In the dark blue light of that small basement room, Barry holds onto him, eyes sliding shut as Cisco sobs against him.
He doesn't need to say it for it to be heard in the nonexistent space between them:
I'm here.
And somehow, in spite of – literally everything, all of the tragedies, all of the pain, they're still alive.
Soon, they'll venture out into the world again. They'll find out that the neighbors will already have called the cops to pick up an unconscious Axel, the broken-in door of Barry and Iris' apartment more than enough evidence to signal his irreputable intentions. They'll make their way back to STAR Labs and analyze the black ice on the floor, preparing a way to counteract it the next time it comes into play – because it's always next time, there is no never again. They'll meet up with Caitlin at Jitters and crash at Cisco's place together because it's so much nicer to be lonely together.

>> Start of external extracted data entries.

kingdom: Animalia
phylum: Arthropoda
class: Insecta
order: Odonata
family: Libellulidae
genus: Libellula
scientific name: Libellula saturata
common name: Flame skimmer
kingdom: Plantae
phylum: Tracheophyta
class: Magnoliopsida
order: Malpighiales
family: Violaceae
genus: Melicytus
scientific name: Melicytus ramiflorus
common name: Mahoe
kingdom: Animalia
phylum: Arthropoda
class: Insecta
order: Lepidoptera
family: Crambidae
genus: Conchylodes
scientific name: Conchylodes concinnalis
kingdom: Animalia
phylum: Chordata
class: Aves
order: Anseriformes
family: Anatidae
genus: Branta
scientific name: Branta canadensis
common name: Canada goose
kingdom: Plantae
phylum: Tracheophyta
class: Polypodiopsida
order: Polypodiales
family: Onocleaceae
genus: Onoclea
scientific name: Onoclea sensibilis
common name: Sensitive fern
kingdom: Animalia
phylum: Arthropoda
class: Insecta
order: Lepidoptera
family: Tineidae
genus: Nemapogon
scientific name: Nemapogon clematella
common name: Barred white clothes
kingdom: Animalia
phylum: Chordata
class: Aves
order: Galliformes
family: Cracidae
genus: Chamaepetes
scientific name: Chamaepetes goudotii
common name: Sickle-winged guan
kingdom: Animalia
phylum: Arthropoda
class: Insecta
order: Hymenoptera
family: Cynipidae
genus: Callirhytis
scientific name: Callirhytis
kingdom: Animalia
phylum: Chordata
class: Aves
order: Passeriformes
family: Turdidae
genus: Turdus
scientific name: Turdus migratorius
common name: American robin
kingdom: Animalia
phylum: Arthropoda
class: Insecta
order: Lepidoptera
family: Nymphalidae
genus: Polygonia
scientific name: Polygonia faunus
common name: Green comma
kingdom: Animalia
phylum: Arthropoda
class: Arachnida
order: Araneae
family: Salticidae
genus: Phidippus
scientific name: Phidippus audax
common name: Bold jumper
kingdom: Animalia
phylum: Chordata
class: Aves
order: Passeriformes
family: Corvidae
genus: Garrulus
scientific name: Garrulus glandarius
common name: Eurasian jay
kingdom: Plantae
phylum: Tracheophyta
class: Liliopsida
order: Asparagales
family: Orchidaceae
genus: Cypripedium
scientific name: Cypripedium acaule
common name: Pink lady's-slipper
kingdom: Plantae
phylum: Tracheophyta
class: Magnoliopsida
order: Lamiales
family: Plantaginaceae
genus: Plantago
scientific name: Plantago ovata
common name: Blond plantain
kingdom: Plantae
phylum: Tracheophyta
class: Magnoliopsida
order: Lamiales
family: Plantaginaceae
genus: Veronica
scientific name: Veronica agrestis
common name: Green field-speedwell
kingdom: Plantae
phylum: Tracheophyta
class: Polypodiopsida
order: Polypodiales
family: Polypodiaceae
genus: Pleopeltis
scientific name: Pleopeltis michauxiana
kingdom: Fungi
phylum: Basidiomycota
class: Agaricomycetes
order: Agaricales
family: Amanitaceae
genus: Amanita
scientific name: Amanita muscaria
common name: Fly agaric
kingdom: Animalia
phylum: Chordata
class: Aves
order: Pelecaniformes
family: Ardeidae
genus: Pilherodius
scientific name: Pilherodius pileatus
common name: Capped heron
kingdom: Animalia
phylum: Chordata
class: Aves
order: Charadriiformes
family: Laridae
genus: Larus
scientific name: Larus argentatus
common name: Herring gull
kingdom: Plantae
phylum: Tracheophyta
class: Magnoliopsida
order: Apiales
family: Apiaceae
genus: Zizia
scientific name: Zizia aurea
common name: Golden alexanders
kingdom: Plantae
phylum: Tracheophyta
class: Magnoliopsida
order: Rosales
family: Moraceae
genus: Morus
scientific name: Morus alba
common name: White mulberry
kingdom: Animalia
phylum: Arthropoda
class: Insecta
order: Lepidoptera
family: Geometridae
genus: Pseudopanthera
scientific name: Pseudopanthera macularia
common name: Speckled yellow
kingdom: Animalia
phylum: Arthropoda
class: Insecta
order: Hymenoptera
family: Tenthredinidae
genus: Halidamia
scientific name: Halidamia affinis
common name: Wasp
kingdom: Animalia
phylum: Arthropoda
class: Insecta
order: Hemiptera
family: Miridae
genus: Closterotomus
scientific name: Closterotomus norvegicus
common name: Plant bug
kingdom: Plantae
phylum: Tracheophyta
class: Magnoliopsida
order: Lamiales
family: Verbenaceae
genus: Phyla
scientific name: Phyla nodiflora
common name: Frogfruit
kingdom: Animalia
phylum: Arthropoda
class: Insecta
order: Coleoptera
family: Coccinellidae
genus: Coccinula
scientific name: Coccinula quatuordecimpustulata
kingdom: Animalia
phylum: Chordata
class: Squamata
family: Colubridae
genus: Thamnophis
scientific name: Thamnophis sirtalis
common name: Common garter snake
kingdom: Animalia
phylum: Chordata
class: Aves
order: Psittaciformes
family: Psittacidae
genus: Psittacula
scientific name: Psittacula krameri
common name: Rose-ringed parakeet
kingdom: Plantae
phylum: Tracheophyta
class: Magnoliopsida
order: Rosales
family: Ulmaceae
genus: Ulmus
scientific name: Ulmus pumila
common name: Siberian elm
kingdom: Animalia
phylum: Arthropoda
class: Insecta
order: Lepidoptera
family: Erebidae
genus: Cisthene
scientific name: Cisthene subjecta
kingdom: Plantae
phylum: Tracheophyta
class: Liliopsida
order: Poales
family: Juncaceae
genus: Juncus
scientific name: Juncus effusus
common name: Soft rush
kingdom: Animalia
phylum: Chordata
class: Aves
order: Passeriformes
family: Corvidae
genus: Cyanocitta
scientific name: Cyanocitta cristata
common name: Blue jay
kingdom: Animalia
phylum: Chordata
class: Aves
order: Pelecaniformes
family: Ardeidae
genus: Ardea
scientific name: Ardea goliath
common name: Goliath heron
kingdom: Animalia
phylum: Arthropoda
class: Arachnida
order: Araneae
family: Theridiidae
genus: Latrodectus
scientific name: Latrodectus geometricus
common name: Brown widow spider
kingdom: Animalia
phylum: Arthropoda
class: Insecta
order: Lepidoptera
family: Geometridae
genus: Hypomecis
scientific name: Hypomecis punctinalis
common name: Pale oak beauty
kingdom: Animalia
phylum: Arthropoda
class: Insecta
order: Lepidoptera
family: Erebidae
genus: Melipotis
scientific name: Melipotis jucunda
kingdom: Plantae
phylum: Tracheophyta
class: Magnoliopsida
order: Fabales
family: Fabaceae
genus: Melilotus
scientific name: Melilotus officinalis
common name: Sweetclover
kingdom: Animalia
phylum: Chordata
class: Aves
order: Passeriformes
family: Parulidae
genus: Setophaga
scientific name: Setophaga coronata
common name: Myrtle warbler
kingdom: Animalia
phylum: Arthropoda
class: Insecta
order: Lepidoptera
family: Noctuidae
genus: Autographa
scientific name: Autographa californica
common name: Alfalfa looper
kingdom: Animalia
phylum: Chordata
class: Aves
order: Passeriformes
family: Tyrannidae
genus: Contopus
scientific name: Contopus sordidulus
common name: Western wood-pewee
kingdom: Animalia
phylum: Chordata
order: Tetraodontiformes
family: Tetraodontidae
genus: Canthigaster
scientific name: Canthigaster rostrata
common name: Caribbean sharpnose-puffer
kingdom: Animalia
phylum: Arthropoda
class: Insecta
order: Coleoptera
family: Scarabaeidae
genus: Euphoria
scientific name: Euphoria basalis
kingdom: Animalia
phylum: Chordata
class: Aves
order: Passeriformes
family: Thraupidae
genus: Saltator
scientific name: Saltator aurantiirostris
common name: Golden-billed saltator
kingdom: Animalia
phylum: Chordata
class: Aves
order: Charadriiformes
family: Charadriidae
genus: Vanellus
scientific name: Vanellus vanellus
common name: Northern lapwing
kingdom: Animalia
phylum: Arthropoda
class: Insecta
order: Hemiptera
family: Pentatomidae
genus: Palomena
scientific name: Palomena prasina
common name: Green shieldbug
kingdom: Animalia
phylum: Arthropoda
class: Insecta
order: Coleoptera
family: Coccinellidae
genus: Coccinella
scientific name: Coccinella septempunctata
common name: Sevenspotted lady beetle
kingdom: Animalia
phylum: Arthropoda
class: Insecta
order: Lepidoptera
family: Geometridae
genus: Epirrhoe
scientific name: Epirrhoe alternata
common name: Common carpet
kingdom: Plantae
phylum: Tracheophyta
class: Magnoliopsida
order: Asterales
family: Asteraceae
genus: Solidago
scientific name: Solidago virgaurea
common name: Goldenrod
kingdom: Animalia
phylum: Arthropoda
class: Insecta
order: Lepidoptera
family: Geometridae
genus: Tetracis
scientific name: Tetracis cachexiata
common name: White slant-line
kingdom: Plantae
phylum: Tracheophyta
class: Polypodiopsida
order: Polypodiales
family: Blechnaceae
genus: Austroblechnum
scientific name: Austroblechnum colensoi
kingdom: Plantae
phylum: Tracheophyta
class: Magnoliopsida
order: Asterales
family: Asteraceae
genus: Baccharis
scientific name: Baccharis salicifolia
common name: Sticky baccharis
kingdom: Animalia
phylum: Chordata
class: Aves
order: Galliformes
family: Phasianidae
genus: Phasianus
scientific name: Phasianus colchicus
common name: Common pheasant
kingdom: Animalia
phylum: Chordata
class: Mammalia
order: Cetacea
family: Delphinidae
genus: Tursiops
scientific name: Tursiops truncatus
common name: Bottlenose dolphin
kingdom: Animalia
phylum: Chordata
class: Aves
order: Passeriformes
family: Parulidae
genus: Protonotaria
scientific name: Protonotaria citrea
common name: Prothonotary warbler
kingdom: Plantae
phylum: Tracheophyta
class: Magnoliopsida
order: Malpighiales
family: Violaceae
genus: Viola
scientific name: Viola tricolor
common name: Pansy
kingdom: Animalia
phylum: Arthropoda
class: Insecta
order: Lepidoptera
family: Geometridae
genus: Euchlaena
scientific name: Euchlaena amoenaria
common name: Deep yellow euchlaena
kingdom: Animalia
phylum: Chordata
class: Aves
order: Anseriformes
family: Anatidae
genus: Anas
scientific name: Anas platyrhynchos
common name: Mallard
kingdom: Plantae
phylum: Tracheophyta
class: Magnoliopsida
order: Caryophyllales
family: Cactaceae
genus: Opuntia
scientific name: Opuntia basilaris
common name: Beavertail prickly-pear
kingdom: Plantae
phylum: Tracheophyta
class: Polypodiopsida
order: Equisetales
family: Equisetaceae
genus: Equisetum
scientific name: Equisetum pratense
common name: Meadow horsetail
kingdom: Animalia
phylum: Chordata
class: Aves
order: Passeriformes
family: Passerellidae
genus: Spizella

They'll have to face the world again, someday, but holding onto Cisco, his hand still burning, his face still scarred, Barry dares to cling to that tiniest patch of light and think that maybe, just maybe, everything will be okay.
Someday.
When Iris returns a day later, he holds her for almost forty-five minutes, in silence, desperate never to let any of this slip through his fingers again.